Figures from a recent survey of adults in Singapore support those of an earlier survey in Australia and indicate that, irrespective of country or ethnicity, people are generally unprepared for death and disability[i].
Results of both surveys, undertaken by the Society of Trust and Estate Practitioners (STEP) indicate a high proportion of adults do not have a will (Australia 44.90% and Singapore 56.17%). Further, only a small proportion of adults in either country had Powers of Attorney in place in the event of incapacity.
Only 19 per cent of Australians and around 11 per cent of Singaporeans had an Enduring Power of Attorney.
Around 6 per cent of adults in both Singapore and Australia had advanced care directives which allow people know your wishes about your healthcare and treatment should you find yourself in a position where you are seriously ill or injured and not able to make decisions.
In addition, over 60 per cent of adults with children under 18 years of age had not established guardianship.
There were more similarities found between Australians and Singaporeans.
Most of the respondents with businesses did not have a formal succession plan.
Businesses owned by survey respondents operated under a range of legal structures including sole trader, partnership, trust or company. A significant proportion were family businesses.
Less than 40 per cent of Australian business operators and just over 50 per cent of Singaporean business operators indicated they knew what would happen to their businesses if they became incapacitated or pass.
Both Singaporeans and Australians had numerous online assets.
In order of the most commonly held online assets were Email accounts, Social Media Accounts and Financial Institutions and Payment Gateways with only a small percent of those surveyed having no digital asset at all.
The vast majority of those with digital assets (71.25% of Australia’s and 64.81% of Singaporeans) were unaware of what will happen to their digital assets on death or disability.
Prepaid funeral plans existed in both counties however only a small percentage of people had them. 13.7 per cent of Australians had a prepaid plan and 14.81 per cent of Singaporeans had one.
One interesting difference in the results of the two surveys was in terms of how thoroughly Singaporeans and Australians had discussed their will with their spouse, partner or family.
46.75 per cent of Australian’s indicated that they had thoroughly discussed their will while only 9.88 of Singaporeans noted the same.
While this could be put down to cultural differences the important point is that in both countries the majority of people had either not discussed their will at all or had only briefly discussed it.
Another important distinction between the results of the two surveys was that life insurance was much more widely held in Singapore than Australia.
36.76 per cent of Australians and 80.25 per cent of Singaporeans held life insurance.
Presumably, part of the difference can be explained by the fact that life insurance premiums can be deductible in Singapore.

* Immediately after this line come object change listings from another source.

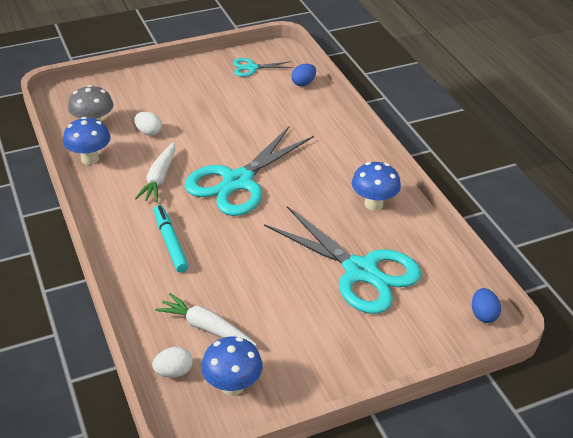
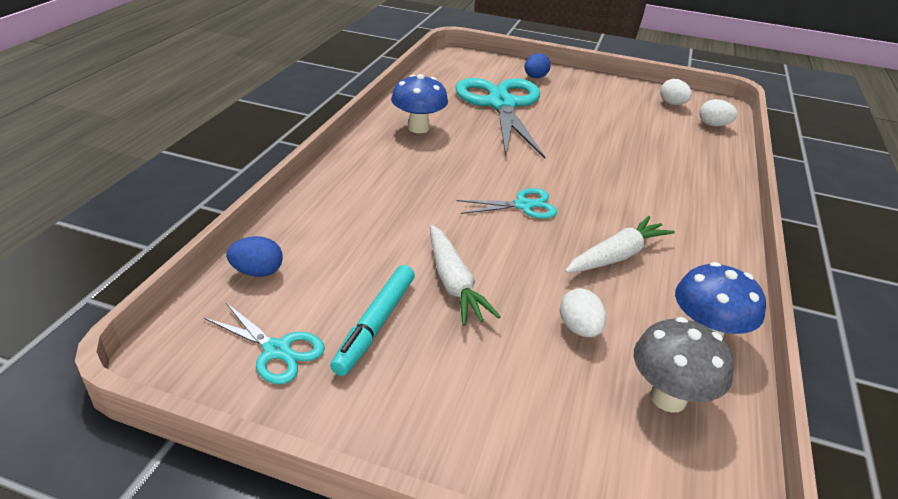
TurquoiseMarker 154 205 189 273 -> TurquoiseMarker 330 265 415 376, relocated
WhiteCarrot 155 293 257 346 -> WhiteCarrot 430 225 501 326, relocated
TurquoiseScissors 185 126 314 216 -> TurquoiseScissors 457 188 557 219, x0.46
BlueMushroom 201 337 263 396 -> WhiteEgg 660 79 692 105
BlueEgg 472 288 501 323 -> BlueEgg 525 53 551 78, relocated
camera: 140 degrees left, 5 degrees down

It is also possible that there is a degree of underreporting in Australia as many Australians have a level (albeit small default level) of life insurance in their superannuation (pension) funds and may have not considered this in their response.
Existing evidence is that Australians are under insured and most superannuants who have a life insurance option within their superannuation maintain the default cover without changing this.
Irrespective of country and culture, it is human nature that people do not like to talk about disability and death. But the reality is that we will all be faced with these issues at some time.
Being thoroughly prepared can reduce the stress on partners and family, both financially and emotionally.
Wills can inform others of our wishes regarding the disposal of assets, trusts can be established which ensure asset protection and tax minimisation for those who depend on us, while powers of attorney can ensure our wishes on disability are enacted.
For those of us who operate businesses, having thought through and transparent business succession plans can avoid business interruption and foster continuity.
Finally, with ever-increasing digitisation affecting our lives, understanding our rights and responsibilities with respect to online assets is important particularly when it comes to what will happen to them should we become incapacitated and pass.
[i] See Steen, A., D’Alessandro, S., Olynyk, M., (2020). Estate Planning in Singapore. Deakin University and Steen, A., D’Alessandro, S., Graves, C., Perkins, M., Genders, R., Barbera, F.,Shi, H., McGrath and Davis, N., (2017). Estate Planning in Australia. Charles Sturt University.